- _TEXTO PARA LEER_:
#####

Archie

Crítica

Público recomendado: +12

Miniserie de cuatro capítulos sobre Cary Grant que, como indican los títulos del principio, “es una historia real” basada en exhaustivas investigaciones sobre su vida y que adaptan el libro escrito por Dyan Cannon, la tercera mujer del actor, bajo el título de Querido Cary: Mi vida con Cary Grant.

La serie tiene una sensibilidad especial hacia la permanente búsqueda del amor y la felicidad en la vida de Cary Grant, que el actor finalmente encontró en su paternidad: fue felizmente padre de la pequeña Jennifer Grant a los 62 años, lo que le llevó a renunciar a su exitosa carrera cinematográfica para dedicarse de cuerpo y alma a su hija. La madre de la niña, Dyan Cannon, pidió el divorcio al actor nada más nacer la pequeña, de modo que la expareja compartió la crianza de la hija en común, pero lo hicieron ya separados. Madre e hija son productoras ejecutivas de esta miniserie.

La interpretación de Jason Isaacs como Cary Grant es magistral, y ayuda muchísimo la caracterización del actor, que en algunos momentos resulta más que sorprendente. No se queda corta la excelente interpretación de Laura Aikman que da vida a una convincente Dyan Cannon.

Con guion de Jeff Pope, la serie está bien dirigida por Paul Andrew Williams, y nos remonta a los años del Hollywood clásico donde Cary Gran se cruza con eminentes estrellas del momento que aparecen en un relato sencillo y bien diseñado, y con un montaje y postproducción que también resultan eficaces, aunque con algunos momentos recargados.

Seremos testigos de sus comienzos en el vodevil, los rodajes de algunas escenas emblemáticas junto a Hitchcock, las insólitas fiestas que el maestro del suspense organizaba en su casa y a las que Grant asistía. Se cruzarán por los distintos episodios actores y actrices famosos con quienes Cary Grant se topó en vida, compartió pantalla y, en algunos casos, surgió la amistad: Greace Kelly, Audrey Hepburn, George Burns, Doris Day, Fay Wray, Randolph Scott, etc., así como a las conversaciones del actor junto al productor Stanley Fox sobre futuros proyectos profesionales para Cary Grant, convertido en un personaje de leyenda, y que tan cuidadosamente había construido durante tantos años el propio actor.

Lo mejor es la premisa del guion. Al comienzo Cary Grant se plantea una cuestión en una de aquellas intervenciones frente al público que llevó a cabo al final de su vida en el programa Una noche con Cary: “Tenía una mansión preciosa, un bonito trabajo. Todos me querían… ¿por qué no estaba radiante de felicidad?”

La respuesta tiene que ver con tantos sucesos de su vida, que iremos conociendo a lo largo de la serie: la ruina familiar, la pérdida de la madre, la triste relación con su padre, una frustrante búsqueda del amor durante años, etc. Una serie entretenida, interesante e imprescindible para los amantes del Hollywood clásico.

#####

- _EJERCICIOS PARA RESOLVER_:
1: Traduce al inglés esta oración de la reseña: «Madre e hija son productoras ejecutivas de esta miniserie.»
2: ¿Qué actores y actrices nombra la reseña en la lista que va después de «surgió la amistad:»? Escríbelos todos.
3: Repite el pasaje de la reseña que empieza con "La serie tiene" y sigue hasta "de esta miniserie.".

- _DATOS PARA REVISAR_:
#####

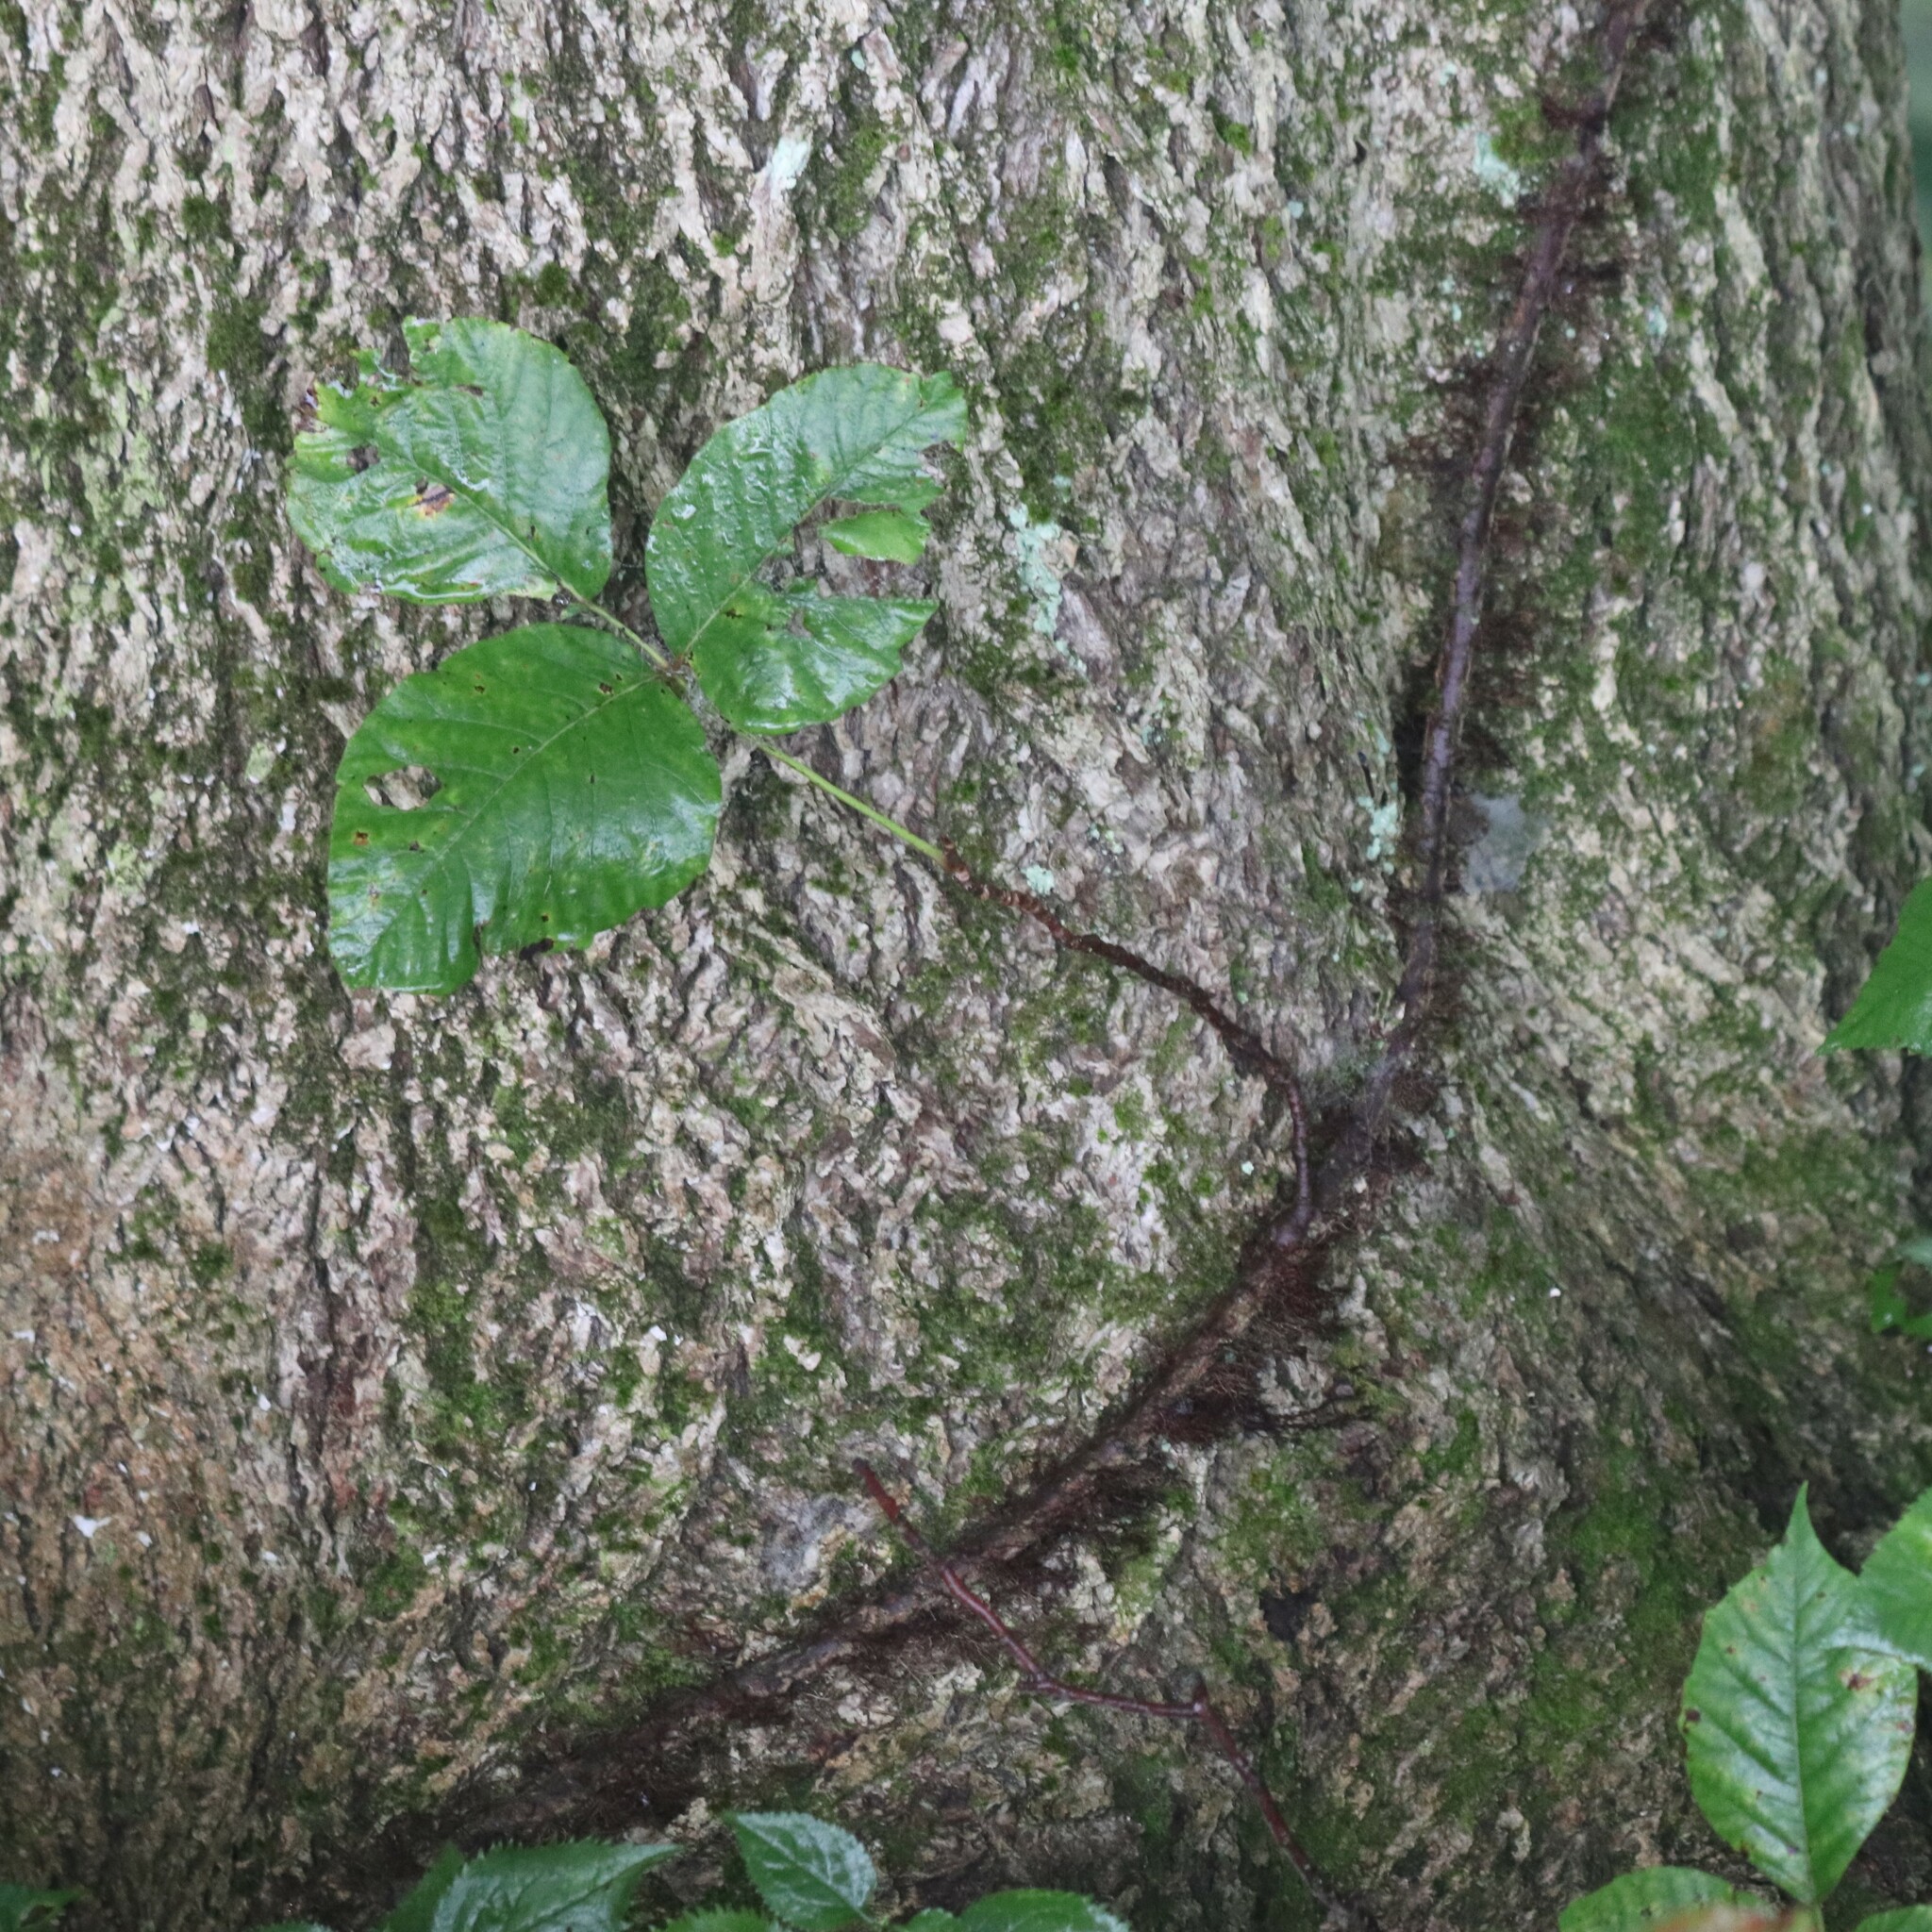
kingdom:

#####

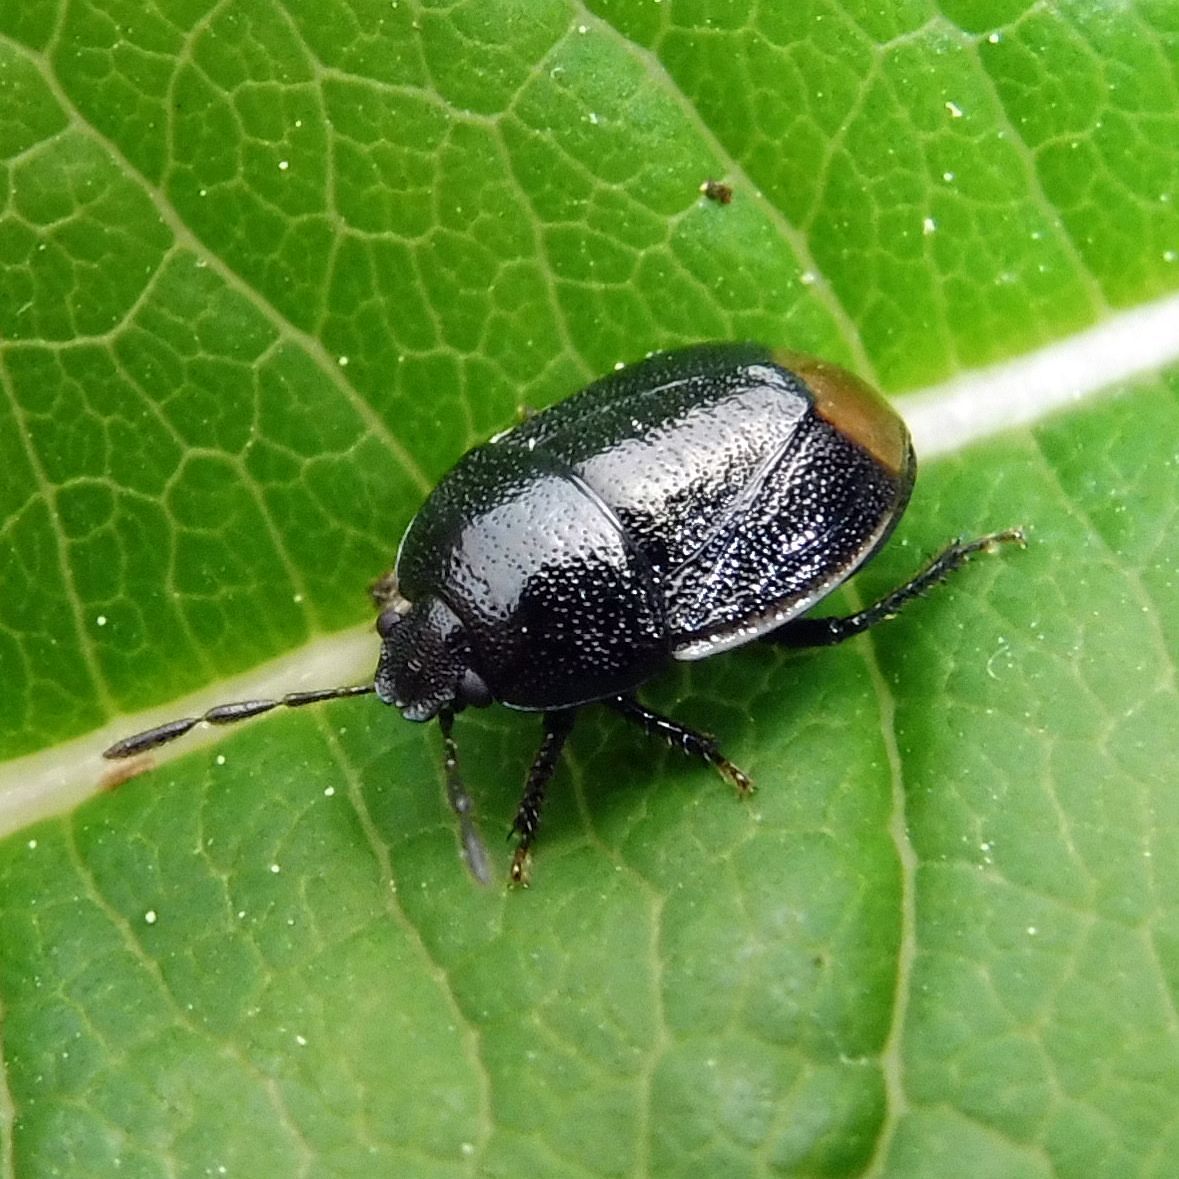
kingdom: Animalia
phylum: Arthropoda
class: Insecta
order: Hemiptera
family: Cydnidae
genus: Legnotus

#####

- _RESPUESTAS_:
1: Mother and daughter are executive producers of this miniseries.

2: Greace Kelly, Audrey Hepburn, George Burns, Doris Day, Fay Wray y Randolph Scott.

3:
La serie tiene una sensibilidad especial hacia la permanente búsqueda del amor y la felicidad en la vida de Cary Grant, que el actor finalmente encontró en su paternidad: fue felizmente padre de la pequeña Jennifer Grant a los 62 años, lo que le llevó a renunciar a su exitosa carrera cinematográfica para dedicarse de cuerpo y alma a su hija. La madre de la niña, Dyan Cannon, pidió el divorcio al actor nada más nacer la pequeña, de modo que la expareja compartió la crianza de la hija en común, pero lo hicieron ya separados. Madre e hija son productoras ejecutivas de esta miniserie.